Le champion du monde repartira avec 42,5 millions d’euros. Le finaliste malheureux obtiendra 28 millions d’euros. La troisième place rapporte 24,6 millions d’euros. Le quatrième recevra 22,9 millions d’euros.
Les équipes classées de la cinquième à la huitième place gagneront 16,1 millions d’euros. Celles situées entre la neuvième et la seizième place empocheront 12,7 millions d’euros. Les formations classées de la dix-septième à la trente-deuxième place toucheront 9,3 millions d’euros. Les équipes logées entre la trente-troisième et la quarante-huitième place recevront 7,6 millions d’euros.
Ces montants représentent une augmentation significative par rapport aux éditions précédentes. La FIFA a souhaité récompenser plus largement les participants. L’organisation cherche aussi à soutenir le développement du football mondial. Les primes permettent aux fédérations de financer leurs programmes sportifs. Elles aident également à préparer les prochaines compétitions internationales.

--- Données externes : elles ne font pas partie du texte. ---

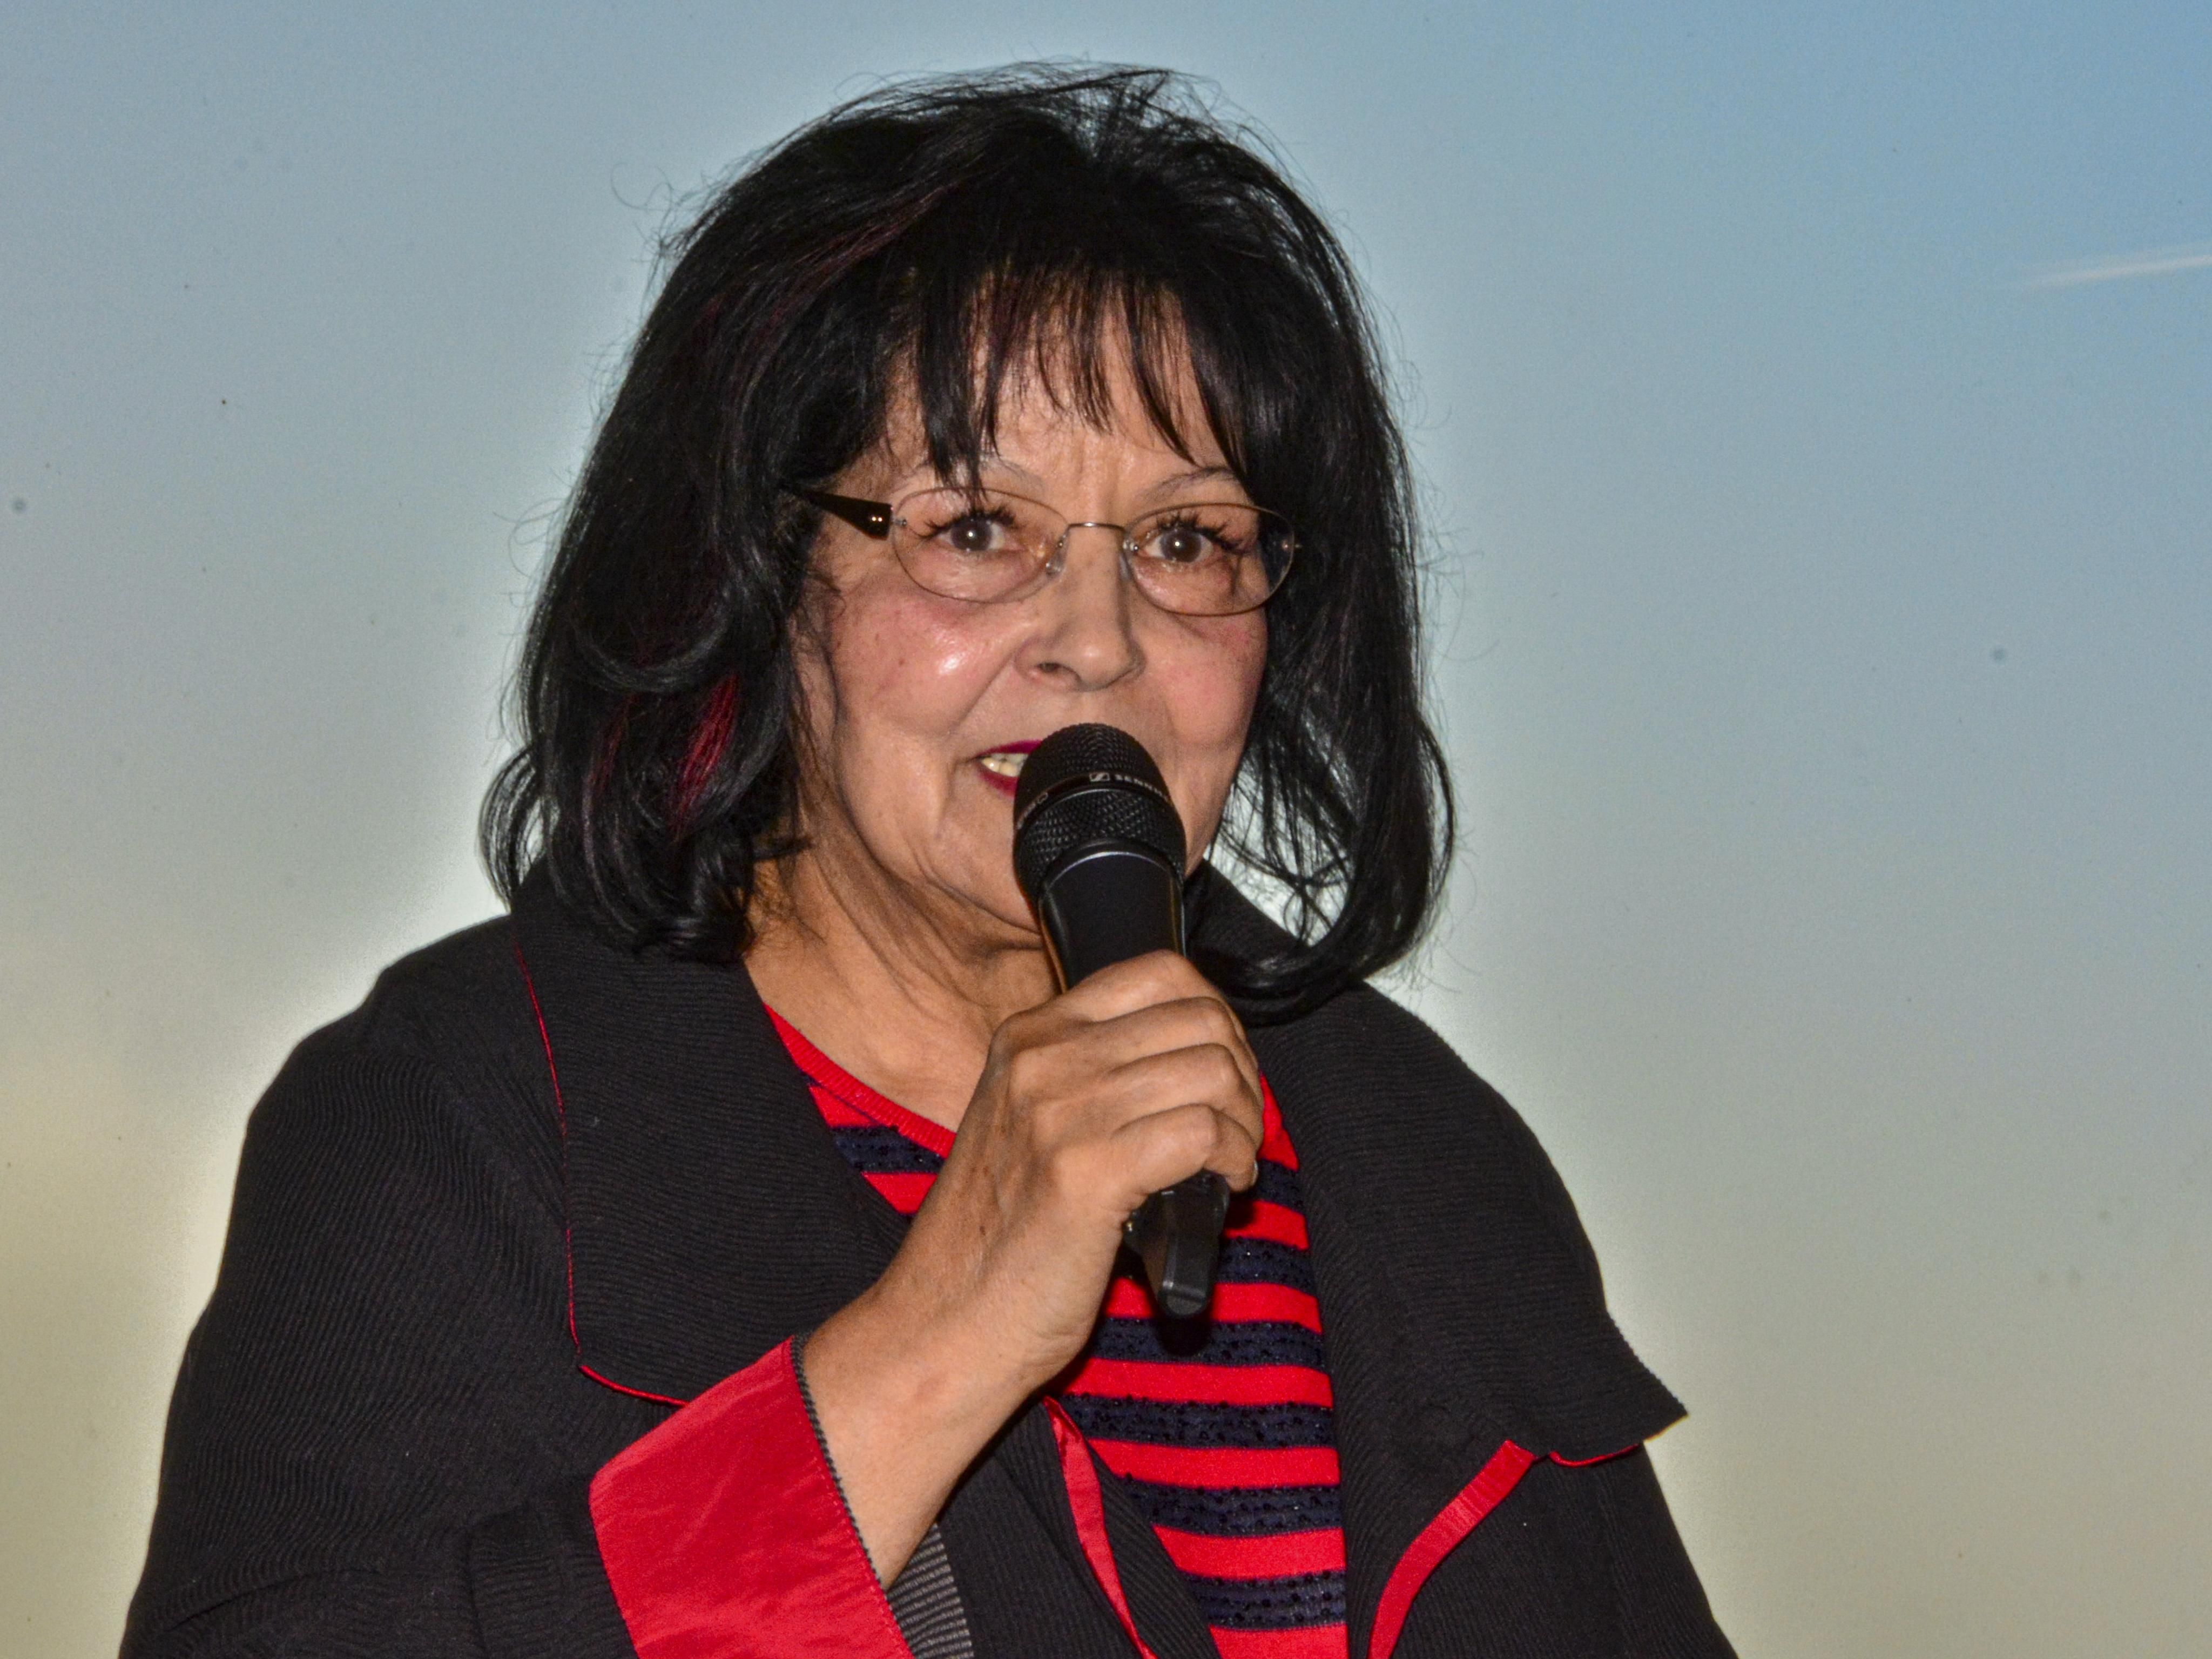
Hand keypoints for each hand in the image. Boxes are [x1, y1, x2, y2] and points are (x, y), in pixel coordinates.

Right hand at [799, 951, 1263, 1577]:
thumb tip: (1197, 1059)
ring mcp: (1061, 1112)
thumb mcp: (1028, 1127)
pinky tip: (1222, 1188)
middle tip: (1237, 1127)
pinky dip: (1233, 1159)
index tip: (1222, 1073)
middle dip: (1242, 1073)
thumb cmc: (997, 1242)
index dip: (1216, 1019)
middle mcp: (1042, 1060)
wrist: (944, 1325)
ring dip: (1244, 1122)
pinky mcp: (1087, 1173)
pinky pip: (1202, 1132)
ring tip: (1229, 1163)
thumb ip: (1094, 1080)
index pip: (1159, 973)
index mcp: (1028, 1038)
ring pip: (1211, 1071)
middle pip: (1199, 1018)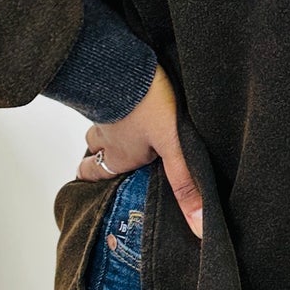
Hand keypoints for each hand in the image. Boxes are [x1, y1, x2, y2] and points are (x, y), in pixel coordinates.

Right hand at [75, 63, 204, 237]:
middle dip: (95, 158)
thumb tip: (200, 226)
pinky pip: (103, 101)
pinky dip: (111, 105)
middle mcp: (106, 137)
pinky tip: (125, 101)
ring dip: (104, 131)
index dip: (91, 181)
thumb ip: (185, 183)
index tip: (90, 186)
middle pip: (91, 152)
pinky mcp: (108, 88)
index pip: (93, 175)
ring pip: (97, 126)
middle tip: (102, 162)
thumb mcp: (174, 147)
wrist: (127, 63)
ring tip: (118, 132)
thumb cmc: (147, 105)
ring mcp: (104, 111)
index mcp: (119, 156)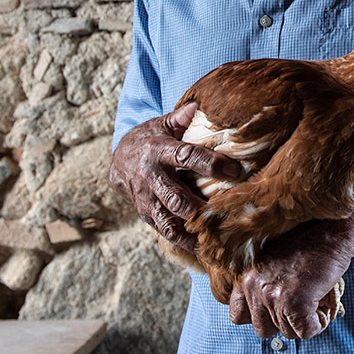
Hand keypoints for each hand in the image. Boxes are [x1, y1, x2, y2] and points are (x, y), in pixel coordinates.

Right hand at [108, 102, 241, 250]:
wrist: (119, 160)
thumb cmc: (151, 138)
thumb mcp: (164, 123)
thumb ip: (184, 116)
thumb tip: (205, 102)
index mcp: (159, 151)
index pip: (186, 157)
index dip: (210, 164)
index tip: (235, 170)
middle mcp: (152, 178)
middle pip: (177, 198)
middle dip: (202, 210)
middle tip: (229, 218)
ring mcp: (147, 200)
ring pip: (170, 222)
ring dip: (194, 234)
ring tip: (218, 244)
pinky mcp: (147, 215)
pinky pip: (166, 232)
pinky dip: (186, 243)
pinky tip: (206, 251)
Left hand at [229, 221, 353, 339]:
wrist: (329, 229)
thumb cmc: (306, 242)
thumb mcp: (270, 260)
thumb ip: (261, 284)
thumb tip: (267, 311)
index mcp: (245, 276)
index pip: (238, 316)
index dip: (260, 316)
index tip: (275, 307)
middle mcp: (254, 287)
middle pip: (263, 329)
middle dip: (282, 321)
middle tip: (298, 303)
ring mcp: (273, 296)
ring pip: (286, 332)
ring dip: (301, 321)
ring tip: (312, 298)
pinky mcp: (294, 304)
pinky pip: (304, 332)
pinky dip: (315, 325)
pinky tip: (320, 306)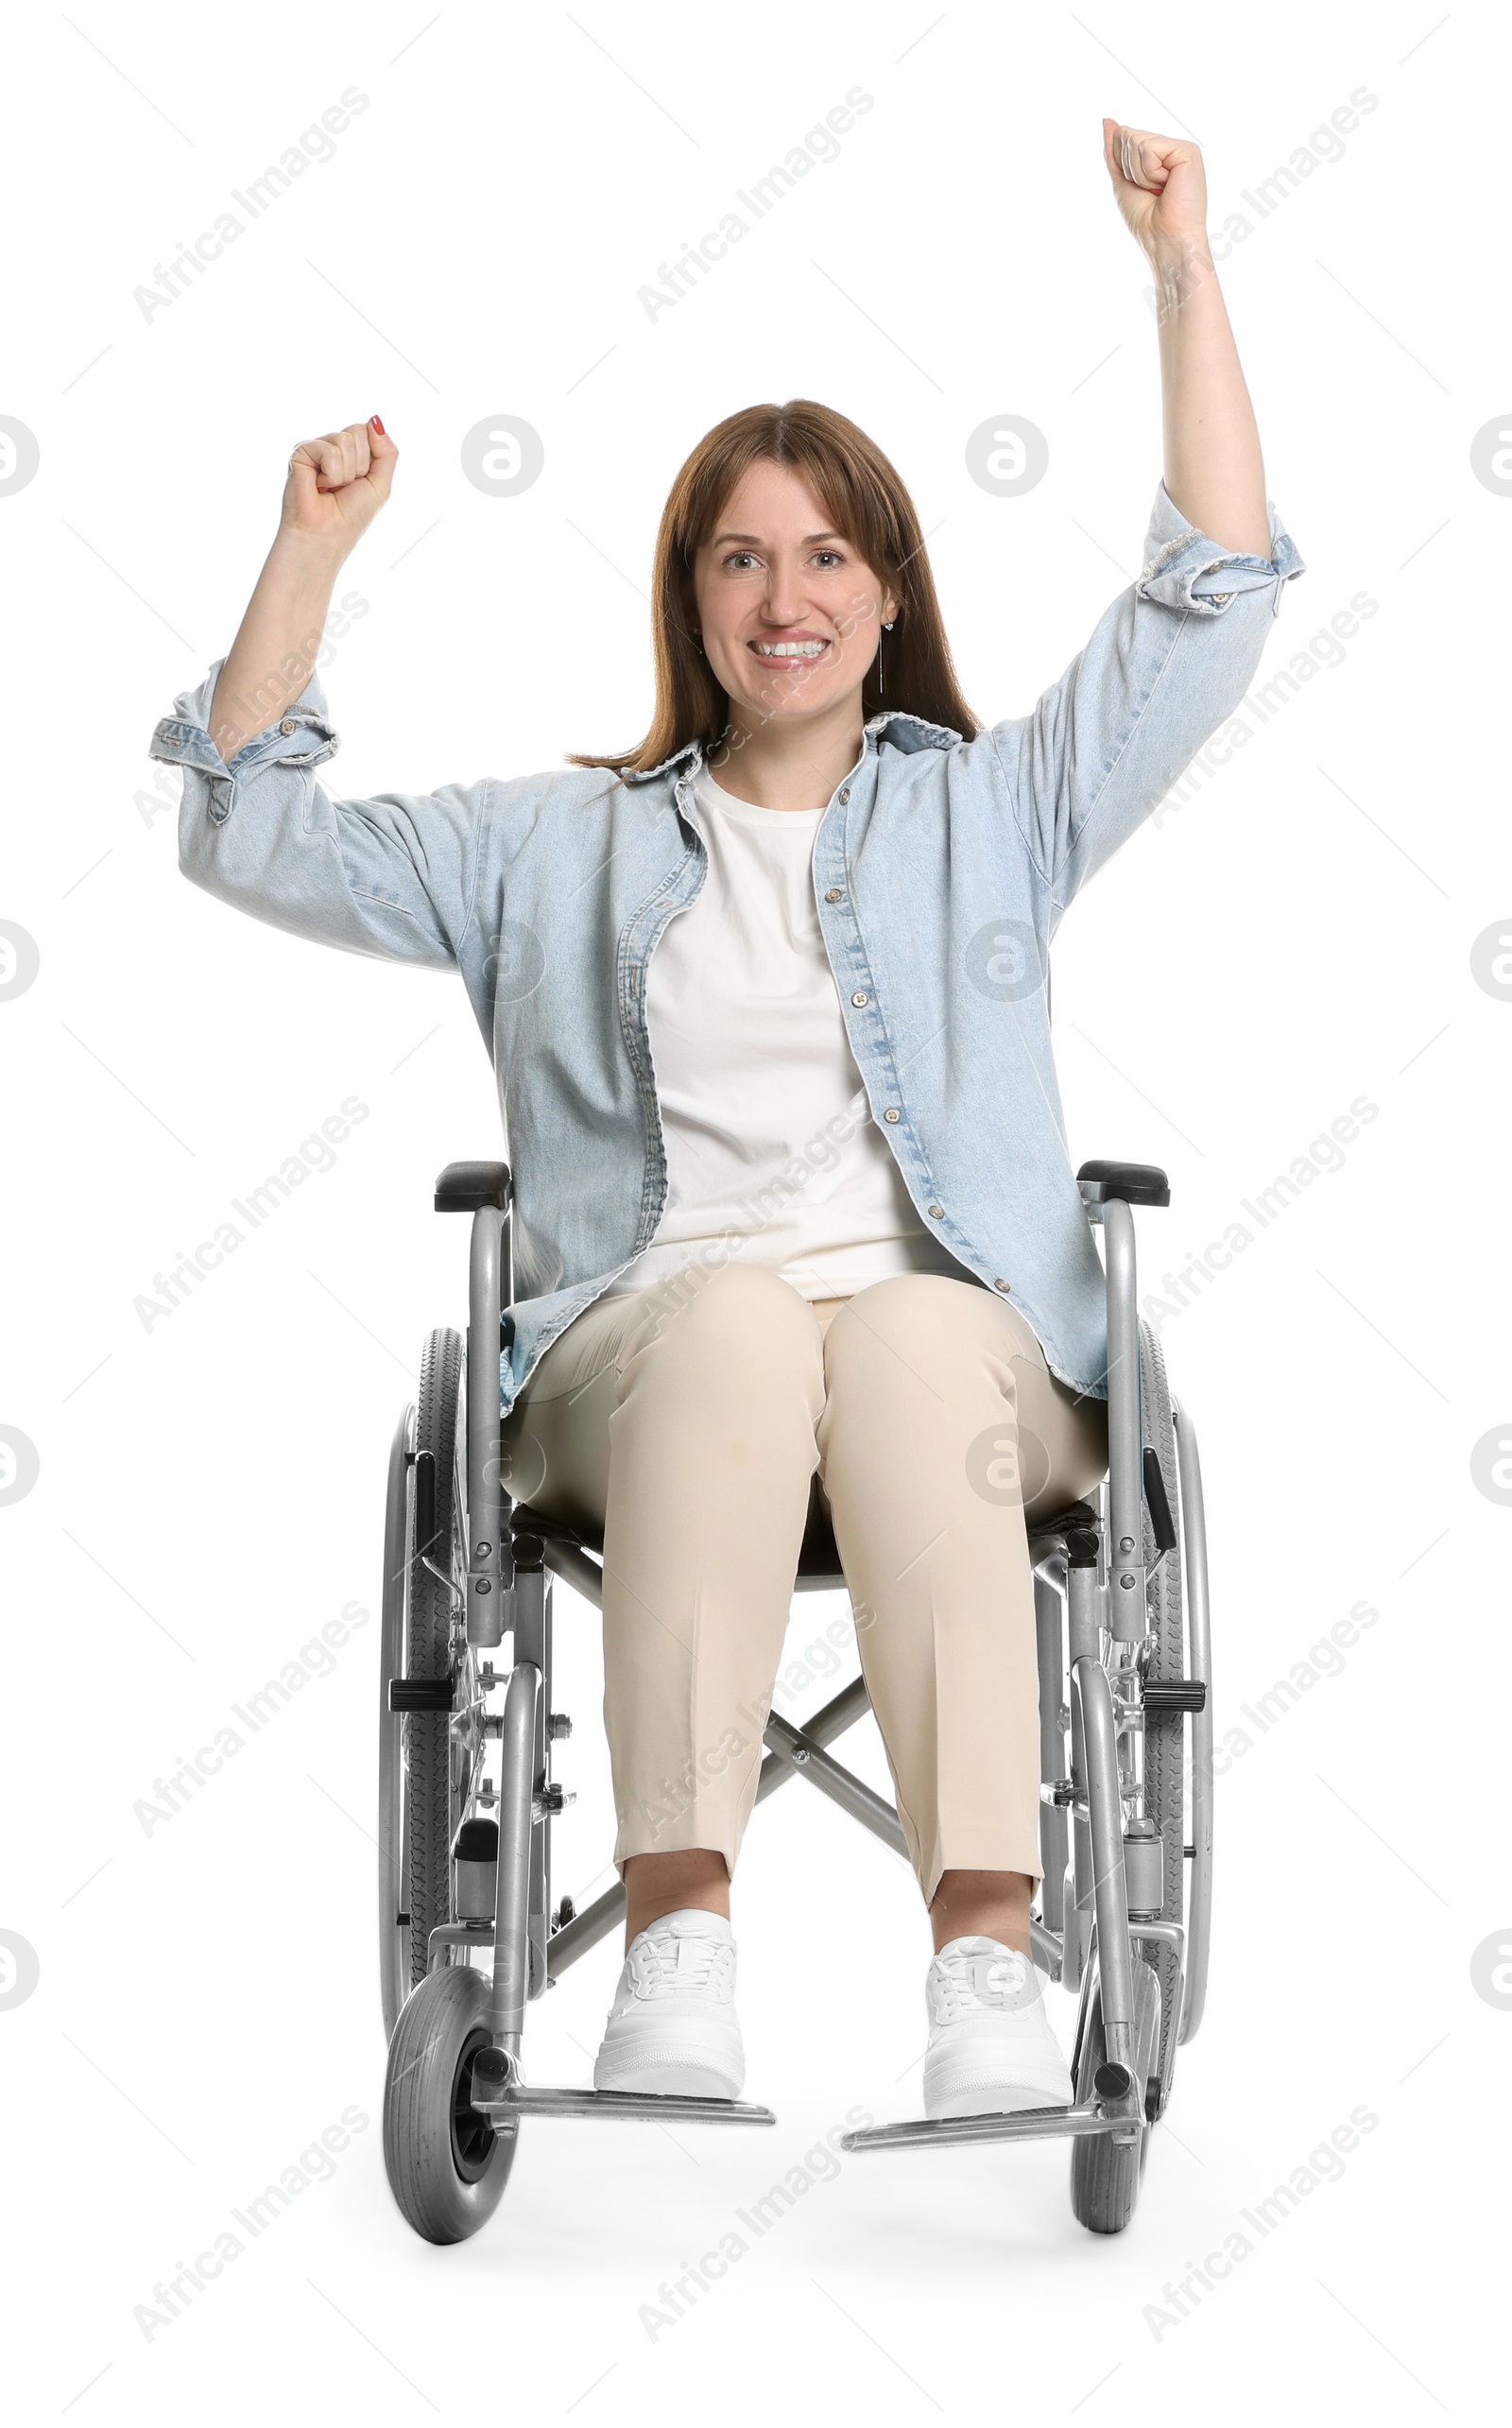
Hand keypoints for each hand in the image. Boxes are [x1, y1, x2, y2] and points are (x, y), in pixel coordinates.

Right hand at [278, 416, 397, 553]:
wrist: (326, 536)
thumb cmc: (351, 516)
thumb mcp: (381, 483)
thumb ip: (386, 451)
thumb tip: (375, 419)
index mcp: (351, 453)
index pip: (369, 432)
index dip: (371, 459)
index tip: (361, 481)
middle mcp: (332, 447)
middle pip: (357, 431)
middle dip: (360, 464)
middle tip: (345, 487)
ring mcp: (316, 448)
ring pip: (345, 439)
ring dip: (346, 472)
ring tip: (331, 488)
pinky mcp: (300, 452)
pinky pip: (329, 450)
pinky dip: (331, 473)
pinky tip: (319, 486)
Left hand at [1101, 119, 1208, 258]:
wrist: (1164, 240)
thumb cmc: (1146, 219)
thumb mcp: (1123, 181)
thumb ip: (1114, 152)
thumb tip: (1107, 121)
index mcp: (1157, 155)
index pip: (1123, 137)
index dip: (1121, 165)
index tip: (1141, 188)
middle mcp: (1170, 148)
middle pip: (1128, 135)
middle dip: (1129, 168)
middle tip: (1150, 190)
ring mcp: (1180, 148)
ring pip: (1136, 141)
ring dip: (1139, 173)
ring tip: (1159, 189)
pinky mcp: (1188, 151)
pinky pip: (1149, 148)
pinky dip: (1150, 172)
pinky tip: (1167, 184)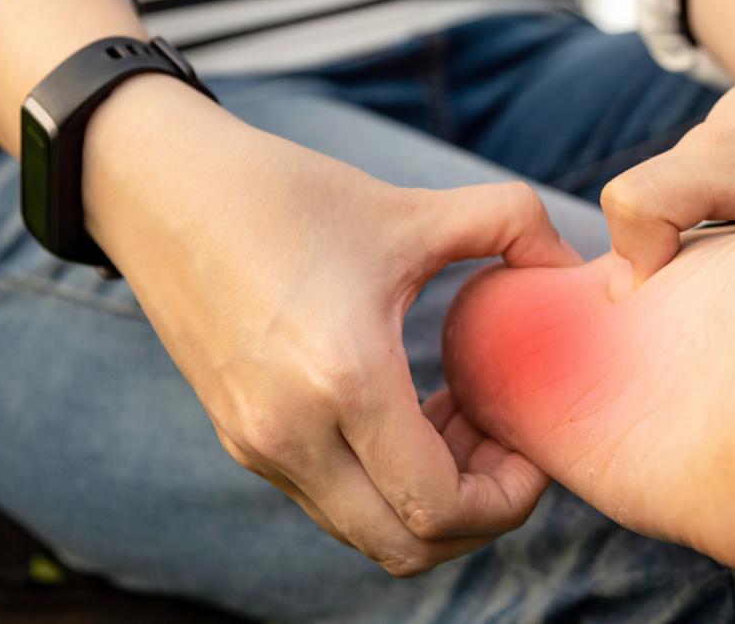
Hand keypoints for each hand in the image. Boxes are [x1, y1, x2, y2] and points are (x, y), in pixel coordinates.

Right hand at [0, 0, 573, 574]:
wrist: (159, 188)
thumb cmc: (282, 192)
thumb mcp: (407, 206)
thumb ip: (510, 224)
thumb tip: (575, 267)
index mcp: (341, 379)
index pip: (441, 507)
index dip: (509, 496)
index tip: (528, 440)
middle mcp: (290, 433)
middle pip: (408, 546)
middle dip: (477, 513)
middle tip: (502, 442)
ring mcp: (257, 444)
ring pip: (366, 533)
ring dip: (426, 499)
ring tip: (454, 417)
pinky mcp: (239, 438)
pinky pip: (328, 500)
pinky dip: (380, 482)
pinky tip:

La Coupe du Monde 2026 comptera 48 équipes, contre 32 auparavant. Ce format élargi explique en partie la hausse des dotations. La compétition se tiendra dans trois pays nord-américains. Les matches se joueront dans seize villes différentes. Les stades modernes accueilleront des millions de spectateurs.
Les primes versées aux équipes ne sont pas les seules retombées financières. Les joueurs peuvent aussi négocier des bonus individuels avec leurs fédérations. Ces montants varient selon les contrats et les politiques nationales. Les sponsors et les droits télévisés génèrent des revenus colossaux pour la FIFA. Une partie de ces sommes est redistribuée aux associations membres.